第百三十六話 忠義の騎士
完璧に見えた均衡が崩れる。左目を失ったランスロットの死角を突くように、【剣豪】は攻撃を仕掛ける。
【剣豪】の一撃はランスロットのものほど激しくはないものの、的確に急所や手脚の腱などを抉っていく。さらに、追い打ちをかけるかのように、降り出した雨がランスロットのただでさえ少ない視界を塞ぐ。
ただ、ランスロットも必死に抗う。心臓や頭部への攻撃はかろうじて防ぐ。そうして、手脚の痛みがまるでないかのように斬りかかる。ただ、【剣豪】には届かない。
【剣豪】の刀が、最後の防衛線であった。ランスロットの剣を砕く。それを見た、ランスロットはその場へ座り込む。

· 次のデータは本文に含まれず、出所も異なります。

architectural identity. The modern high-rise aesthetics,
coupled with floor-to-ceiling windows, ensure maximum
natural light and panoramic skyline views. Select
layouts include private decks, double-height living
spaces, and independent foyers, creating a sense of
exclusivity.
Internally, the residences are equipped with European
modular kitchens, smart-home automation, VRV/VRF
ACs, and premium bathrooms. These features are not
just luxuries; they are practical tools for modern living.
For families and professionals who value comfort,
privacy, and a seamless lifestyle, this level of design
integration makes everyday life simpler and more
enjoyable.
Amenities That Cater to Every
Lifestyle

「.....貴様の勝ちだ。この迷宮について教えてやろう」
【剣豪】もまた、刀を鞘へ戻し、質問をしようと口を開く。
「では、問おう。お前たちはなぜ、この迷宮にいる?私たちと同じ異界の者であろう」
「さあな、私にもわからん。あのマーリンでさえわからなかったのだ。しかし、これだけは確かだ.......」
「なんだ?」
「貴様は王の御前まで辿り着けんということだああああ」
その刹那、ランスロットは手近にあった剣の破片を掴むと、【剣豪】足へと突き刺す。【剣豪】の足からは鮮血が流れる。
ただ、【剣豪】は冷静に口を開く。
「......油断したか....そういえばお前は『不義の騎士』であったな。......いや、『忠義の騎士』か.....見事であった」
最後に一矢報いたランスロットはそのまま項垂れて動かなくなる。